I want to argue with her, but I can’t.

The DNA test is really only for my peace of mind and the lawyers. I know he’s mine.

“Now sit down and eat, and if it’s at all humanly possible, maybe try to make friends with your son. You have a long road ahead of you, and it starts today.”

I’m too wound up to say anything else, so I find myself sitting on the stool next to Blaise and taking an apple pastry the same as his, shoving it in my mouth before I can get myself in any more trouble.

Looking straight ahead at the window that faces the back garden, I’m hoping the sight of the sun will bring some sort of calming feeling washing over me.

Not happening.

My blood is pumping loudly in my ears from the frustration.
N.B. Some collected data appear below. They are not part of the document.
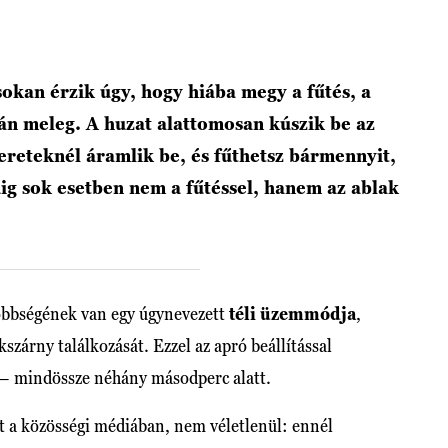
okan érzik úgy, hogy hiába megy a fűtés, a
n meleg. A huzat alattomosan kúszik be az
kereteknél áramlik be, és fűthetsz bármennyit,
ig sok esetben nem a fűtéssel, hanem az ablak
bbségének van egy úgynevezett
téli üzemmódja
,
szárny találkozását. Ezzel az apró beállítással
 – mindössze néhány másodperc alatt.
ett a közösségi médiában, nem véletlenül: ennél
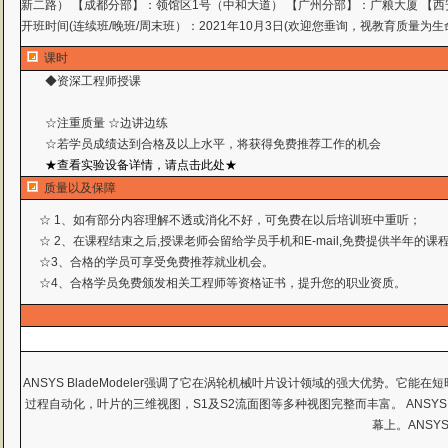
新二路） 【成都分部】：领馆区1号（中和大道） 【广州分部】：广粮大厦 【西
开班时间(连续班/晚班/周末班）：2021年10月3日(欢迎您垂询，视教育质量为生
课时
◆资深工程师授课
☆注重质量 ☆边讲边练
☆若学员成绩达到合格及以上水平，将获得免费推荐工作
的机会
★查看实验设备详情，请点击此处★
质量以及保障
☆ 1、如有部分内容理解不透或消化不好，可免费在以后培训班中重听；
☆ 2、在课程结束之后,授课老师会留给学员手机和E-mail,免费提供半年的
☆3、合格的学员可享受免费推荐就业机会。
☆4、合格学员免费颁发相关工程师等资格证书，提升您的职业资质。
ANSYS BladeModeler强调了它在涡轮机械叶片设计领域的强大优势。它
过程自动化，叶片的三维视图，S1及S2流面图等多种视图完整而丰富。 ANSY
幕上。ANSY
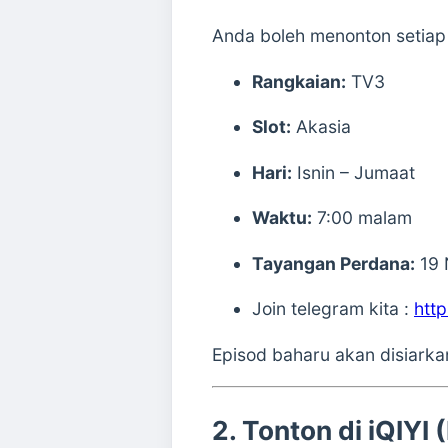
Anda boleh menonton setiap 
Rangkaian:
TV3
Slot:
Akasia
Hari:
Isnin – Jumaat
Waktu:
7:00 malam
Tayangan Perdana:
19 
Join telegram kita :
htt
Episod baharu akan disiarkan
2. Tonton di iQIYI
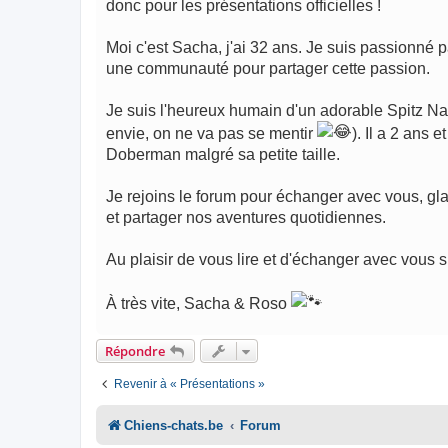
donc pour les présentations officielles !
Moi c'est Sacha, j'ai 32 ans. Je suis passionné p
une communauté pour partager cette passion.
Je suis l'heureux humain d'un adorable Spitz N
envie, on ne va pas se mentir
). Il a 2 ans 
Doberman malgré sa petite taille.
Je rejoins le forum pour échanger avec vous, gla
et partager nos aventures quotidiennes.
Au plaisir de vous lire et d'échanger avec vous 
À très vite, Sacha & Roso
Répondre
Revenir à « Présentations »
Chiens-chats.be
Forum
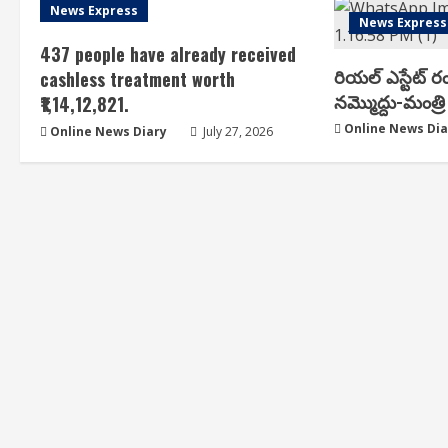
News Express
News Express
437 people have already received
రియ‌ల్ ఎస్టేట్ ర
cashless treatment worth
న‌మ్మొద్దు-మంత్రి 
₹1,14,12,821.
Online News Dia
Online News Diary
July 27, 2026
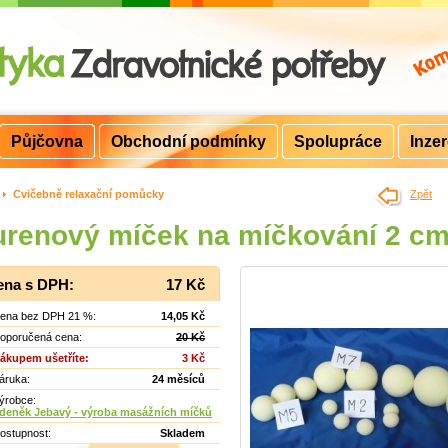
Půjčovna
Obchodní podmínky
Spolupráce
Inze
>
Cvičebně relaxační pomůcky
Zpět
renový míček na míčkování 2 c
ena s DPH:
17 Kč
ena bez DPH 21 %:
14,05 Kč
oporučená cena:
20 Kč
ákupem ušetříte:
3 Kč
áruka:
24 měsíců
ýrobce:
deněk Jebavý - výroba masážních míčků
ostupnost:
Skladem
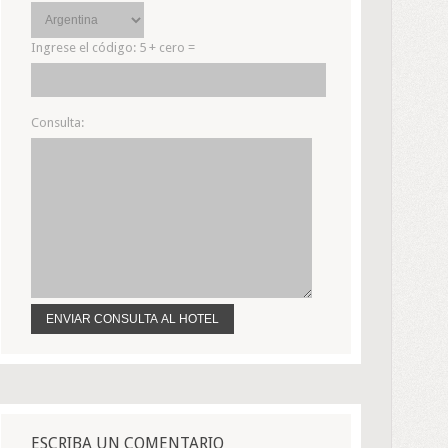
Ingrese el código:
5 + cero =
Consulta:
ESCRIBA UN COMENTARIO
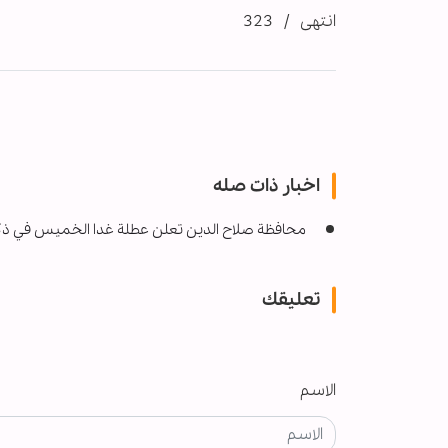
انتهى / 323
اخبار ذات صله
محافظة صلاح الدين تعلن عطلة غدا الخميس في ذ
تعليقك
الاسم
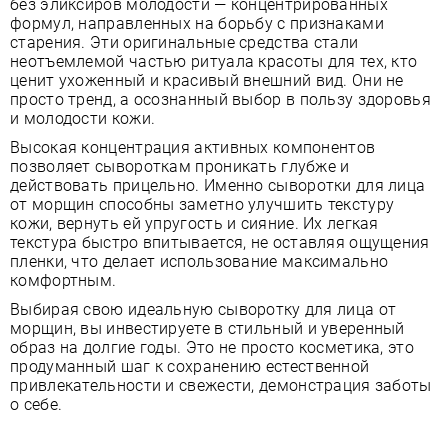
без эликсиров молодости — концентрированных
формул, направленных на борьбу с признаками
старения. Эти оригинальные средства стали
неотъемлемой частью ритуала красоты для тех, кто
ценит ухоженный и красивый внешний вид. Они не
просто тренд, а осознанный выбор в пользу здоровья
и молодости кожи.
Высокая концентрация активных компонентов
позволяет сывороткам проникать глубже и
действовать прицельно. Именно сыворотки для лица
от морщин способны заметно улучшить текстуру
кожи, вернуть ей упругость и сияние. Их легкая
текстура быстро впитывается, не оставляя ощущения
пленки, что делает использование максимально
комфортным.
Выбирая свою идеальную сыворотку для лица от
морщин, вы инвестируете в стильный и уверенный
образ на долгие годы. Это не просто косметика, это
продуманный шаг к сохранению естественной
привлекательности и свежести, демонстрация заботы
о себе.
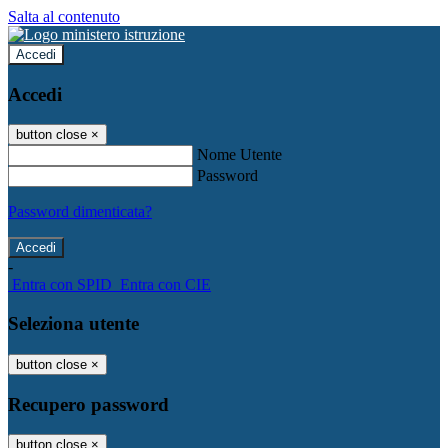
Salta al contenuto
Accedi
Accedi
button close
×
Nome Utente
Password
Password dimenticata?
-
Entra con SPID
Entra con CIE
Seleziona utente
button close
×
Recupero password
button close
×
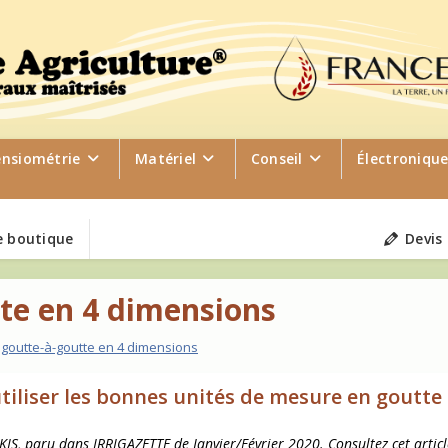
ensiométrie
Matériel
Conseil
Électroniqu
 boutique
Devis
te en 4 dimensions
 goutte-à-goutte en 4 dimensions
utiliser les bonnes unités de mesure en goutte
KIS, paru dans IRRIGAZETTE de Janvier/Février 2020. Consultez cet artic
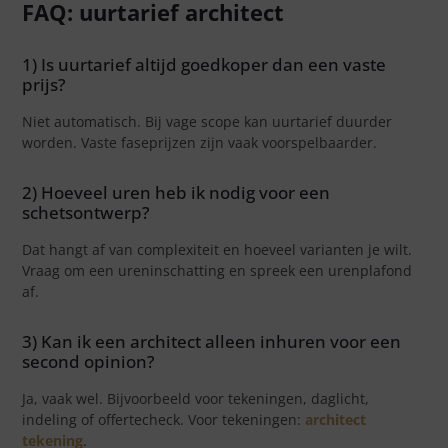
FAQ: uurtarief architect
1) Is uurtarief altijd goedkoper dan een vaste
prijs?
Niet automatisch. Bij vage scope kan uurtarief duurder
worden. Vaste faseprijzen zijn vaak voorspelbaarder.
2) Hoeveel uren heb ik nodig voor een
schetsontwerp?
Dat hangt af van complexiteit en hoeveel varianten je wilt.
Vraag om een ureninschatting en spreek een urenplafond
af.
3) Kan ik een architect alleen inhuren voor een
second opinion?
Ja, vaak wel. Bijvoorbeeld voor tekeningen, daglicht,
indeling of offertecheck. Voor tekeningen:
architect
tekening
.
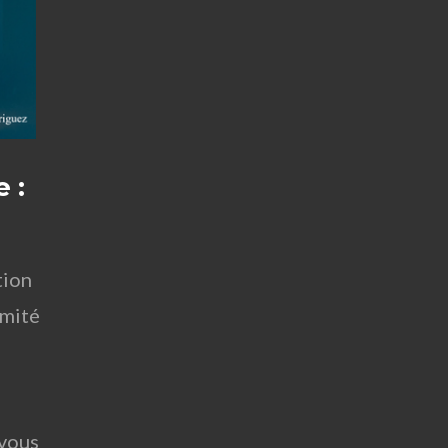
e :
tion
rmité
 vous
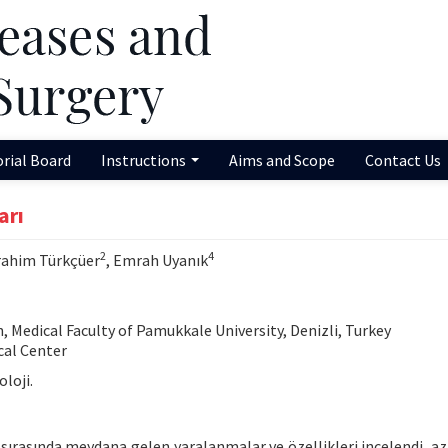
orial Board
Instructions
Aims and Scope
Contact Us
arı
2
4
brahim Türkçüer
, Emrah Uyanık
 Medical Faculty of Pamukkale University, Denizli, Turkey
cal Center
loji.
sırasında meydana gelen yaralanmalar ve özellikleri incelendi, az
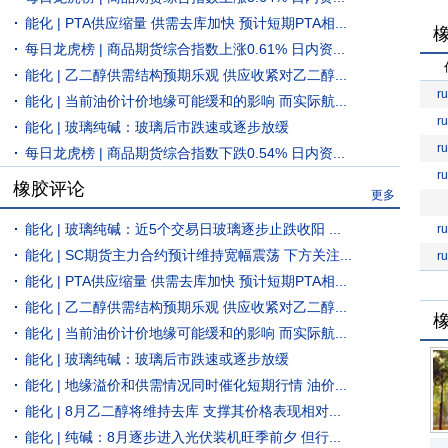
能化 | PTA供应缩量 供需去库加快 预计短期PTA相...
每日龙虎榜 | 商品期货综合指数上涨0.61% 日内资...
能化 | 乙二醇供需结构预期乐观 供应收紧对乙二醇...
r
能化 | 当前油价计价地缘可能缓和的影响 而实际航...
r
能化 | 玻璃纯碱：玻璃后市跌速或逐步放缓
r
每日龙虎榜 | 商品期货综合指数下跌0.54% 日内资...
r
橡胶评论
更多
能化 | 玻璃纯碱：近5个交易日玻璃逐步止跌收阳 ...
r
能化 | SC期货主力合约预计维持宽幅震荡 下方关注...
r
能化 | PTA供应缩量 供需去库加快 预计短期PTA相...
能化 | 乙二醇供需结构预期乐观 供应收紧对乙二醇...
能化 | 当前油价计价地缘可能缓和的影响 而实际航...
能化 | 玻璃纯碱：玻璃后市跌速或逐步放缓
能化 | 地缘溢价和供需情况同时催化短期行情 油价...
能化 | 8月乙二醇将维持去库 支撑其价格表现相对...
能化 | 纯碱：8月逐步进入光伏装机旺季前夕 但行...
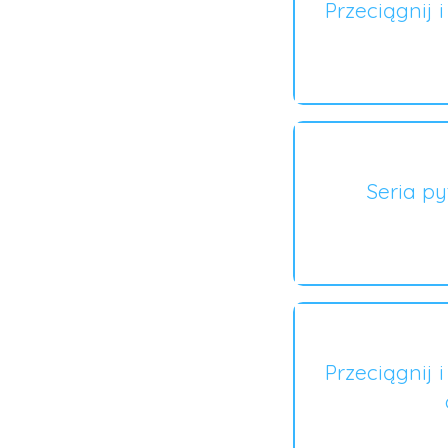
Przeciągnij 
Seria p
Przeciągnij 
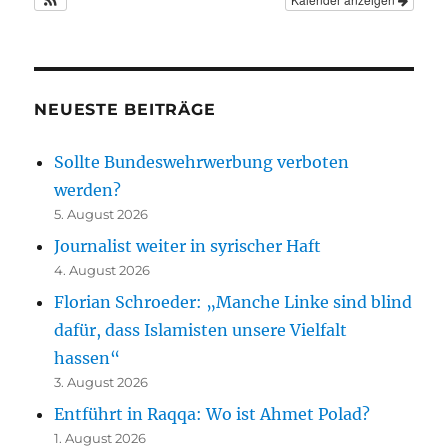
NEUESTE BEITRÄGE
Sollte Bundeswehrwerbung verboten
werden?
5. August 2026
Journalist weiter in syrischer Haft
4. August 2026
Florian Schroeder: „Manche Linke sind blind
dafür, dass Islamisten unsere Vielfalt
hassen“
3. August 2026
Entführt in Raqqa: Wo ist Ahmet Polad?
1. August 2026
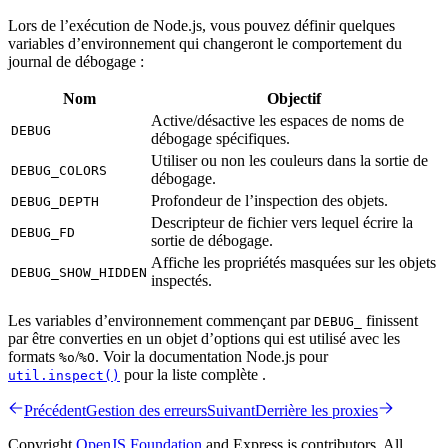
Lors de l’exécution de Node.js, vous pouvez définir quelques
variables d’environnement qui changeront le comportement du
journal de débogage :
Nom
Objectif
Active/désactive les espaces de noms de
DEBUG
débogage spécifiques.
Utiliser ou non les couleurs dans la sortie de
DEBUG_COLORS
débogage.
Profondeur de l’inspection des objets.
DEBUG_DEPTH
Descripteur de fichier vers lequel écrire la
DEBUG_FD
sortie de débogage.
Affiche les propriétés masquées sur les objets
DEBUG_SHOW_HIDDEN
inspectés.
Les variables d’environnement commençant par
finissent
DEBUG_
par être converties en un objet d’options qui est utilisé avec les
formats
/
. Voir la documentation Node.js pour
%o
%O
pour la liste complète .
util.inspect()
Précédent
Gestion des erreurs
Suivant
Derrière les proxies
Copyright
OpenJS Foundation
and Express.js contributors. All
The kitchen is filled with silence as the conversation stops, and the only sound I can hear is the chewing of breakfast and the slurping of coffee.

Then the softest voice breaks the silence with a few little French words.

“ Papa, où est ma maman ?” Blaise reaches out and touches my arm, and the warmth I feel shocks me.

Looking into his eyes, I can tell he already trusts me, and he doesn’t even know me.

Elouise’s voice is almost a sniffle when she repeats for me, “Papa, where is my mama?”

Oh, Blaise, I don’t know how I’ll help you get through this, but I promise to try.

And in this moment, I can feel him start to chip away at my heart to let him in.

If only it were that easy, buddy. I just don’t know if I have it in me.